What the exercise asks:
Show every line of the records below that contains the word "elbow".

-------- Data provided --------

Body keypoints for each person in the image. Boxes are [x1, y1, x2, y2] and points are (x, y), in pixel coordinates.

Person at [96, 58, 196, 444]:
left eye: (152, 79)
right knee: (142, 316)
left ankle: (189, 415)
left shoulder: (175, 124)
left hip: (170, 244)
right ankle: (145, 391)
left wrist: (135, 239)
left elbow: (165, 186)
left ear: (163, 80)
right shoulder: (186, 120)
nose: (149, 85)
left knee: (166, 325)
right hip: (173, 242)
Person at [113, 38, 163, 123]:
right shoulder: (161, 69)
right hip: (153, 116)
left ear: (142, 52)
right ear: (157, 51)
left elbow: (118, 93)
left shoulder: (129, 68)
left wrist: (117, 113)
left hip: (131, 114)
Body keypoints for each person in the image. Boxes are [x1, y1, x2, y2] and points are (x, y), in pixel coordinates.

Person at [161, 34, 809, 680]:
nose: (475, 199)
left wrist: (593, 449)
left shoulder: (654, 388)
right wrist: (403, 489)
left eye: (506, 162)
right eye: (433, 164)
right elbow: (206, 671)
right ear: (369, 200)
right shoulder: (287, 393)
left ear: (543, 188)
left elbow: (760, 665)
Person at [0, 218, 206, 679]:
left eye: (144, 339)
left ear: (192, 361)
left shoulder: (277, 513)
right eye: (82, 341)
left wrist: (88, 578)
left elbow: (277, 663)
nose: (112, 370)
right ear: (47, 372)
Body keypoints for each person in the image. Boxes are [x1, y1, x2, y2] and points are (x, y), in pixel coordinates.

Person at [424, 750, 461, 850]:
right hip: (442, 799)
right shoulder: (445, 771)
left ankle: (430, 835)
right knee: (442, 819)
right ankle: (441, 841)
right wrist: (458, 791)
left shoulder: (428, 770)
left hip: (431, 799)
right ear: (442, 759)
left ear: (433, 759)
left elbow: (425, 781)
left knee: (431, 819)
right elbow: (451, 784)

--------

Reply to the task:
left elbow: (165, 186)
left elbow: (118, 93)
right elbow: (206, 671)
left elbow: (760, 665)
left elbow: (277, 663)
left elbow: (425, 781)
right elbow: (451, 784)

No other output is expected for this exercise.